Assigned task. The data must be transcribed exactly, with no line missing.

[Transcribed page contents]
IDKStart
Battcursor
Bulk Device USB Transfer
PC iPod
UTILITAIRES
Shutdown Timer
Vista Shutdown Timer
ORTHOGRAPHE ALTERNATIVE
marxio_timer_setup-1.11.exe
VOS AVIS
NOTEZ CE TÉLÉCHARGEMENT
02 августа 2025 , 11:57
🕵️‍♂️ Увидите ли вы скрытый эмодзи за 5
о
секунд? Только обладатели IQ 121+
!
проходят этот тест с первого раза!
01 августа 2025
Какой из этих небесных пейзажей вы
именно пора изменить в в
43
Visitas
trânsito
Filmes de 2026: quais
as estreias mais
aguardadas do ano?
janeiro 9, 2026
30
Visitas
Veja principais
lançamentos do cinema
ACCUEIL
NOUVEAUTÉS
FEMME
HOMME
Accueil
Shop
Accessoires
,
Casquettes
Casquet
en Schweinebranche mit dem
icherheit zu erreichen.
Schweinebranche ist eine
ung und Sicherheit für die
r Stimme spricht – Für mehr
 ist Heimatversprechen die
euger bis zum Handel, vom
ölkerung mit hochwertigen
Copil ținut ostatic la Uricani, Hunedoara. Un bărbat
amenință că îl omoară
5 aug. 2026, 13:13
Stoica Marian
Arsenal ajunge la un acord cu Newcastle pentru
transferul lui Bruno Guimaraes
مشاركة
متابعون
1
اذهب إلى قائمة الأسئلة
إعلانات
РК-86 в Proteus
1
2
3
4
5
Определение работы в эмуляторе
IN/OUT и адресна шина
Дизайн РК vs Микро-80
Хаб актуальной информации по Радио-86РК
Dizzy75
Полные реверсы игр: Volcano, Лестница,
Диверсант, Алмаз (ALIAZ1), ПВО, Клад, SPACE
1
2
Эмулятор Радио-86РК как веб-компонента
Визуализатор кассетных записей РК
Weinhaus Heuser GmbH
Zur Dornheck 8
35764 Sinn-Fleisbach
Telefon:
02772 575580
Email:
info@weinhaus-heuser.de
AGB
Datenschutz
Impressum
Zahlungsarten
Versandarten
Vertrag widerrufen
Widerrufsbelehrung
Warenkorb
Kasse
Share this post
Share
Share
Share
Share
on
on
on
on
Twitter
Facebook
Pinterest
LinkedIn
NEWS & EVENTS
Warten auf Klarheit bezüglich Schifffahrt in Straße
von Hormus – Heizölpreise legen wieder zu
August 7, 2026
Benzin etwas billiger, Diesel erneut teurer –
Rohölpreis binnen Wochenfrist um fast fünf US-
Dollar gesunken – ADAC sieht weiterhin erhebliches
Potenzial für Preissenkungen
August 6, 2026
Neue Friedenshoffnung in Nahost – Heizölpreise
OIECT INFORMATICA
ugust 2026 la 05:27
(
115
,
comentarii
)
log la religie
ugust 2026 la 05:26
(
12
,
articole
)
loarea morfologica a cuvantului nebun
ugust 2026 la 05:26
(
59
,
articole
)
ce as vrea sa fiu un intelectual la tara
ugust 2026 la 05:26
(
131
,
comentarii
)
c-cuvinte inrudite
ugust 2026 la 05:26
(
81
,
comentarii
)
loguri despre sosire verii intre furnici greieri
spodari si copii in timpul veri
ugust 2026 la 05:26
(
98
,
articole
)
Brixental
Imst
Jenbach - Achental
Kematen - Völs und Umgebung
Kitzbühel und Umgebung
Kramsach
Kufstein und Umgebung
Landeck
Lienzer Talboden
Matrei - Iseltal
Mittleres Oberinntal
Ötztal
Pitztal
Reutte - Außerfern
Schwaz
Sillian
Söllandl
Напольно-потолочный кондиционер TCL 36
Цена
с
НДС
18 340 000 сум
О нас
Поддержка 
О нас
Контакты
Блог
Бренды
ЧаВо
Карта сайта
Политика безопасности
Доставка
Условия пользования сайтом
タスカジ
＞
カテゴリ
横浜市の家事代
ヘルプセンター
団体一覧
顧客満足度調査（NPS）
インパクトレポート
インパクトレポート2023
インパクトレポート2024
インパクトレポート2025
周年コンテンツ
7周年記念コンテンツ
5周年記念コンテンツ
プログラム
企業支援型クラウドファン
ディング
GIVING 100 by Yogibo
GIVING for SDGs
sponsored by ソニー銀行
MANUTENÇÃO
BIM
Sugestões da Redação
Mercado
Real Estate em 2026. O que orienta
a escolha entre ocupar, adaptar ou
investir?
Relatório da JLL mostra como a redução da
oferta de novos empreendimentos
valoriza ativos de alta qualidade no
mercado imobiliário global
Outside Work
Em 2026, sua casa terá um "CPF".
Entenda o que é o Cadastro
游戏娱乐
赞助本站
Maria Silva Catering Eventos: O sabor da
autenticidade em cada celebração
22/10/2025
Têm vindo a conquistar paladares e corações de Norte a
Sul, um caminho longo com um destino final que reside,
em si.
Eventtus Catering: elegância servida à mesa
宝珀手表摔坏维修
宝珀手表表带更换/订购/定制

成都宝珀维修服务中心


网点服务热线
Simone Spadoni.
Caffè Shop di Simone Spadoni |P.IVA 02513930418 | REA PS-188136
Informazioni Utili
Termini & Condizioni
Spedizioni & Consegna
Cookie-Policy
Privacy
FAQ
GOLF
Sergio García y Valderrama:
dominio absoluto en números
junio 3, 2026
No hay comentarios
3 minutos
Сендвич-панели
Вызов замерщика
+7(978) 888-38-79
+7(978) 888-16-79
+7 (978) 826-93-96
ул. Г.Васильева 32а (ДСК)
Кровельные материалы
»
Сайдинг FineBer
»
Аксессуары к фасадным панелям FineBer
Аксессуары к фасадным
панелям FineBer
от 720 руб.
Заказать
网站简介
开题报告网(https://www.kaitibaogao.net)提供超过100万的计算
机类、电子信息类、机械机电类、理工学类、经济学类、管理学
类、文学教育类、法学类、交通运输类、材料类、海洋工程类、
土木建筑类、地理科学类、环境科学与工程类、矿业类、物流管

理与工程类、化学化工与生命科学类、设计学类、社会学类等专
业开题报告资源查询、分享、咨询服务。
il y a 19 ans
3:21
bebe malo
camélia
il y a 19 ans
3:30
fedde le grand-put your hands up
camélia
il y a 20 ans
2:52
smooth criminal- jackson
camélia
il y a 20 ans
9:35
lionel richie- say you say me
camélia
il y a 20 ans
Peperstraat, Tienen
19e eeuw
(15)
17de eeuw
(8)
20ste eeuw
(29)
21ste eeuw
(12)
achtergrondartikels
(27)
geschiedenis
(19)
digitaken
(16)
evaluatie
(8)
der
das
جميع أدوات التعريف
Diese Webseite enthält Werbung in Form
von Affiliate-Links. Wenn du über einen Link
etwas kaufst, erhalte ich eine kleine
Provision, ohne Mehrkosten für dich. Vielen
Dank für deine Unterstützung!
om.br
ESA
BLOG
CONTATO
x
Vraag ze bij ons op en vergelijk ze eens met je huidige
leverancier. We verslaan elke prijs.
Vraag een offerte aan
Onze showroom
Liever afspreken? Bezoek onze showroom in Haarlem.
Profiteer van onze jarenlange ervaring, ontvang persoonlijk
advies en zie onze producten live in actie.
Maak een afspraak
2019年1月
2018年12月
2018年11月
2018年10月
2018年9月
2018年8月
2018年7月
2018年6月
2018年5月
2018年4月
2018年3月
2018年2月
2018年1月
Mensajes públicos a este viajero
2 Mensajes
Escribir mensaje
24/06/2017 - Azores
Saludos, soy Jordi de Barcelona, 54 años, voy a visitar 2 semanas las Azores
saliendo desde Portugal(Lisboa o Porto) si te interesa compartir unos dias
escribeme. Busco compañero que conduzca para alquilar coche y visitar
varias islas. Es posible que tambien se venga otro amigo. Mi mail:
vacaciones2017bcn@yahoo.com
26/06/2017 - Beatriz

Solution to this problem.
IDKStart
Battcursor
Bulk Device USB Transfer
PC iPod
UTILITAIRES
Shutdown Timer
Vista Shutdown Timer
ORTHOGRAPHE ALTERNATIVE
marxio_timer_setup-1.11.exe
VOS AVIS
NOTEZ CE TÉLÉCHARGEMENT
02 августа 2025 , 11:57
🕵️‍♂️ Увидите ли вы скрытый эмодзи за 5
о
секунд? Только обладатели IQ 121+
!
проходят этот тест с первого раза!
01 августа 2025
Какой из этих небесных пейзажей вы
именно пора изменить в в
43
Visitas
trânsito
Filmes de 2026: quais
as estreias mais
aguardadas do ano?
janeiro 9, 2026
30
Visitas
Veja principais
lançamentos do cinema
ACCUEIL
NOUVEAUTÉS
FEMME
HOMME
Accueil
Shop
Accessoires
,
Casquettes
Casquet
en Schweinebranche mit dem
icherheit zu erreichen.
Schweinebranche ist eine
ung und Sicherheit für die
r Stimme spricht – Für mehr
 ist Heimatversprechen die
euger bis zum Handel, vom
ölkerung mit hochwertigen
Copil ținut ostatic la Uricani, Hunedoara. Un bărbat
amenință că îl omoară
5 aug. 2026, 13:13
Stoica Marian
Arsenal ajunge la un acord cu Newcastle pentru
transferul lui Bruno Guimaraes
مشاركة
متابعون
1
اذهب إلى قائمة الأسئلة
إعلانات
РК-86 в Proteus
1
2
3
4
5
Определение работы в эмуляторе
IN/OUT и адресна шина
Дизайн РК vs Микро-80
Хаб актуальной информации по Радио-86РК
Dizzy75
Полные реверсы игр: Volcano, Лестница,
Диверсант, Алмаз (ALIAZ1), ПВО, Клад, SPACE
1
2
Эмулятор Радио-86РК как веб-компонента
Визуализатор кассетных записей РК
Weinhaus Heuser GmbH
Zur Dornheck 8
35764 Sinn-Fleisbach
Telefon:
02772 575580
Email:
info@weinhaus-heuser.de
AGB
Datenschutz
Impressum
Zahlungsarten
Versandarten
Vertrag widerrufen
Widerrufsbelehrung
Warenkorb
Kasse
Share this post
Share
Share
Share
Share
on
on
on
on
Twitter
Facebook
Pinterest
LinkedIn
NEWS & EVENTS
Warten auf Klarheit bezüglich Schifffahrt in Straße
von Hormus – Heizölpreise legen wieder zu
August 7, 2026
Benzin etwas billiger, Diesel erneut teurer –
Rohölpreis binnen Wochenfrist um fast fünf US-
Dollar gesunken – ADAC sieht weiterhin erhebliches
Potenzial für Preissenkungen
August 6, 2026
Neue Friedenshoffnung in Nahost – Heizölpreise
OIECT INFORMATICA
ugust 2026 la 05:27
(
115
,
comentarii
)
log la religie
ugust 2026 la 05:26
(
12
,
articole
)
loarea morfologica a cuvantului nebun
ugust 2026 la 05:26
(
59
,
articole
)
ce as vrea sa fiu un intelectual la tara
ugust 2026 la 05:26
(
131
,
comentarii
)
c-cuvinte inrudite
ugust 2026 la 05:26
(
81
,
comentarii
)
loguri despre sosire verii intre furnici greieri
spodari si copii in timpul veri
ugust 2026 la 05:26
(
98
,
articole
)
Brixental
Imst
Jenbach - Achental
Kematen - Völs und Umgebung
Kitzbühel und Umgebung
Kramsach
Kufstein und Umgebung
Landeck
Lienzer Talboden
Matrei - Iseltal
Mittleres Oberinntal
Ötztal
Pitztal
Reutte - Außerfern
Schwaz
Sillian
Söllandl
Напольно-потолочный кондиционер TCL 36
Цена
с
НДС
18 340 000 сум
О нас
Поддержка 
О нас
Контакты
Блог
Бренды
ЧаВо
Карта сайта
Политика безопасности
Доставка
Условия пользования сайтом
タスカジ
＞
カテゴリ
横浜市の家事代
ヘルプセンター
団体一覧
顧客満足度調査（NPS）
インパクトレポート
インパクトレポート2023
インパクトレポート2024
インパクトレポート2025
周年コンテンツ
7周年記念コンテンツ
5周年記念コンテンツ
プログラム
企業支援型クラウドファン
ディング
GIVING 100 by Yogibo
GIVING for SDGs
sponsored by ソニー銀行
MANUTENÇÃO
BIM
Sugestões da Redação
Mercado
Real Estate em 2026. O que orienta
a escolha entre ocupar, adaptar ou
investir?
Relatório da JLL mostra como a redução da
oferta de novos empreendimentos
valoriza ativos de alta qualidade no
mercado imobiliário global
Outside Work
Em 2026, sua casa terá um "CPF".
Entenda o que é o Cadastro
游戏娱乐
赞助本站
Maria Silva Catering Eventos: O sabor da
autenticidade em cada celebração
22/10/2025
Têm vindo a conquistar paladares e corações de Norte a
Sul, um caminho longo com um destino final que reside,
em si.
Eventtus Catering: elegância servida à mesa
宝珀手表摔坏维修
宝珀手表表带更换/订购/定制

成都宝珀维修服务中心


网点服务热线
Simone Spadoni.
Caffè Shop di Simone Spadoni |P.IVA 02513930418 | REA PS-188136
Informazioni Utili
Termini & Condizioni
Spedizioni & Consegna
Cookie-Policy
Privacy
FAQ
GOLF
Sergio García y Valderrama:
dominio absoluto en números
junio 3, 2026
No hay comentarios
3 minutos
Сендвич-панели
Вызов замерщика
+7(978) 888-38-79
+7(978) 888-16-79
+7 (978) 826-93-96
ул. Г.Васильева 32а (ДСК)
Кровельные материалы
»
Сайдинг FineBer
»
Аксессуары к фасадным панелям FineBer
Аксессуары к фасадным
панелям FineBer
от 720 руб.
Заказать
网站简介
开题报告网(https://www.kaitibaogao.net)提供超过100万的计算
机类、电子信息类、机械机电类、理工学类、经济学类、管理学
类、文学教育类、法学类、交通运输类、材料类、海洋工程类、
土木建筑类、地理科学类、环境科学与工程类、矿业类、物流管

理与工程类、化学化工与生命科学类、设计学类、社会学类等专
业开题报告资源查询、分享、咨询服务。
il y a 19 ans
3:21
bebe malo
camélia
il y a 19 ans
3:30
fedde le grand-put your hands up
camélia
il y a 20 ans
2:52
smooth criminal- jackson
camélia
il y a 20 ans
9:35
lionel richie- say you say me
camélia
il y a 20 ans
Peperstraat, Tienen
19e eeuw
(15)
17de eeuw
(8)
20ste eeuw
(29)
21ste eeuw
(12)
achtergrondartikels
(27)
geschiedenis
(19)
digitaken
(16)
evaluatie
(8)
der
das
جميع أدوات التعريف
Diese Webseite enthält Werbung in Form
von Affiliate-Links. Wenn du über einen Link
etwas kaufst, erhalte ich eine kleine
Provision, ohne Mehrkosten für dich. Vielen
Dank für deine Unterstützung!
om.br
ESA
BLOG
CONTATO
x
Vraag ze bij ons op en vergelijk ze eens met je huidige
leverancier. We verslaan elke prijs.
Vraag een offerte aan
Onze showroom
Liever afspreken? Bezoek onze showroom in Haarlem.
Profiteer van onze jarenlange ervaring, ontvang persoonlijk
advies en zie onze producten live in actie.
Maak een afspraak
2019年1月
2018年12月
2018年11月
2018年10月
2018年9月
2018年8月
2018年7月
2018年6月
2018年5月
2018年4月
2018年3月
2018年2月
2018年1月
Mensajes públicos a este viajero
2 Mensajes
Escribir mensaje
24/06/2017 - Azores
Saludos, soy Jordi de Barcelona, 54 años, voy a visitar 2 semanas las Azores
saliendo desde Portugal(Lisboa o Porto) si te interesa compartir unos dias
escribeme. Busco compañero que conduzca para alquilar coche y visitar
varias islas. Es posible que tambien se venga otro amigo. Mi mail:
vacaciones2017bcn@yahoo.com
26/06/2017 - Beatriz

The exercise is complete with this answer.